Blind or visually impaired artists work in a variety of different media, and are by no means limited to only one type of art. The website for the Blind Artist's Society contains a page where blind artists can display their work, and some types of work include nature/ landscape painting, physical models, wood carvings, portraits, abstract paintings, watercolor paintings, and drawings. Many are able to create realistic artwork through the use of light/shadows and perspective in their work.

Textile Needle Arts such as machine sewing, hand sewing, braided rugs, needle felting, knitting and crochet are other mediums a visually impaired artist may use. Experienced Needle Artists who have recently lost vision can continue to pursue their textile art/craft using a few adaptive blind techniques.

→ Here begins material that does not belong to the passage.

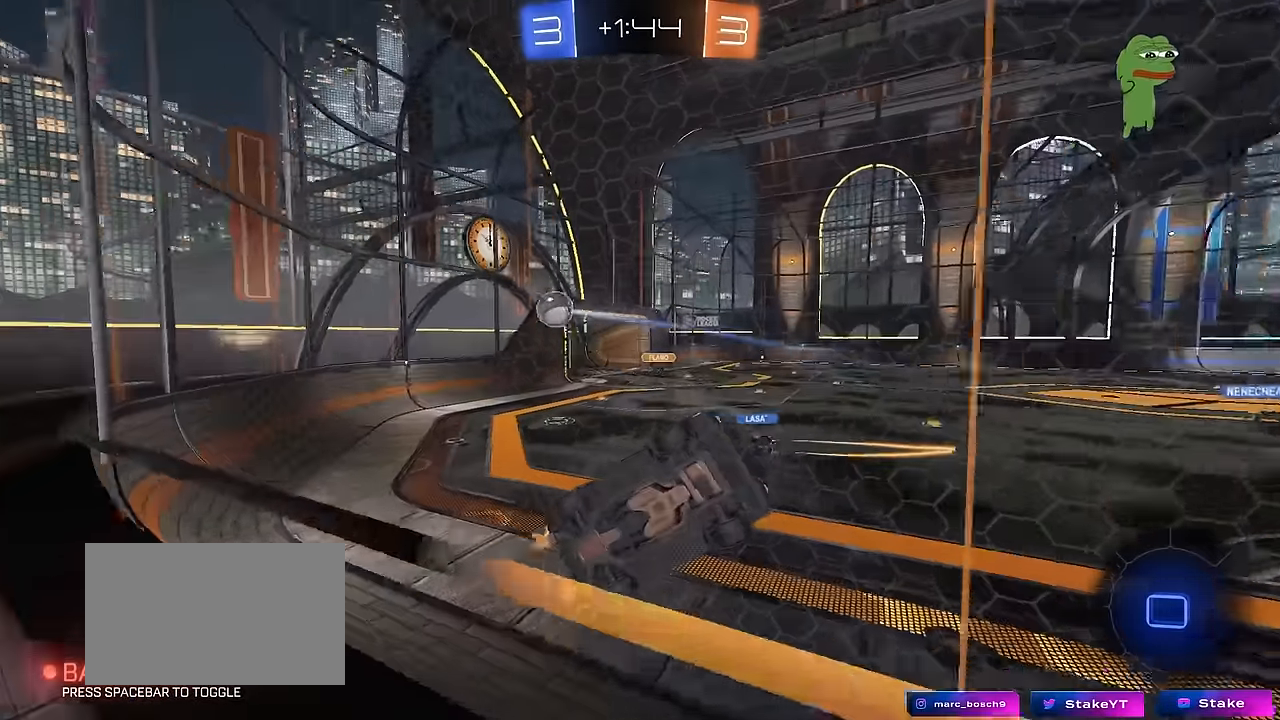
{"keys": ["d", "w"], "mouse": [], "mouse_move": "still", "events": [[400, "a", "up"], [450, "d", "down"]]}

==Contributions to the study of visual impairments==
The ways in which the visually impaired are able to create art are giving new insights into the study of sight loss. For example, Ann Roughton is a landscape artist experiencing Macular Degeneration. Her paintings not only include what she can see with her partial vision, but her work also includes the grey haze that she sees in the center in her vision as a result of her Macular Degeneration. In doing so, she is literally painting sight, giving a new perspective on sight loss.

==Organizations==
There are many organizations around the world that offer assistance to the blind. There are also some that offer assistance and support specifically for blind artists.

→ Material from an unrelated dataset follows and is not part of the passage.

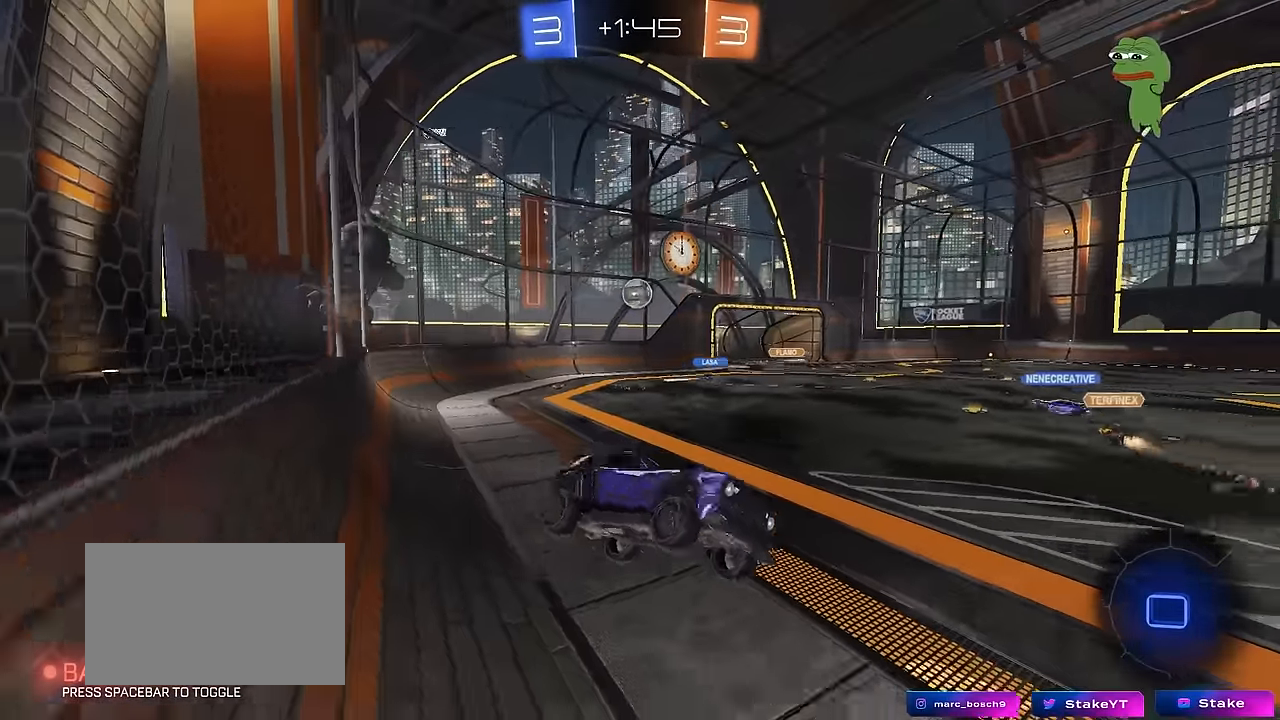
{"keys": ["d", "w"], "mouse": ["right"], "mouse_move": "still", "events": [[50, "d", "down"], [100, "d", "up"], [200, "w", "down"], [333, "mouse_right", "down"], [483, "d", "down"]]}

One example of these organizations in the United States is the Blind Artists Society, a support group for visually impaired amateur artists. Founded in 2007, the organization is funded by the Retina Research Foundation and seeks to provide an environment where artists can gather to display and sell their art, communicate with other artists and receive support. The organization also organizes periodic exhibitions of the work of blind artists.

==Notable examples==

- John Bramblitt is an American blind painter and first blind muralist.
- Eşref Armağan is a Turkish artist born without eyes.
- Keith Salmon is a visually impaired artist working in Ayrshire, Scotland.
- Giovanni Gonnelli, blind Italian sculptor of the 1600s.
- Michael Naranjo blind Native American sculptor lost eyesight in battlefield in Vietnam.
- Gordon Gund American sculptor lost his sight from retinitis pigmentosa (RP)
- John Dugdale is a photographer who has lost most of his eyesight to CMV retinitis.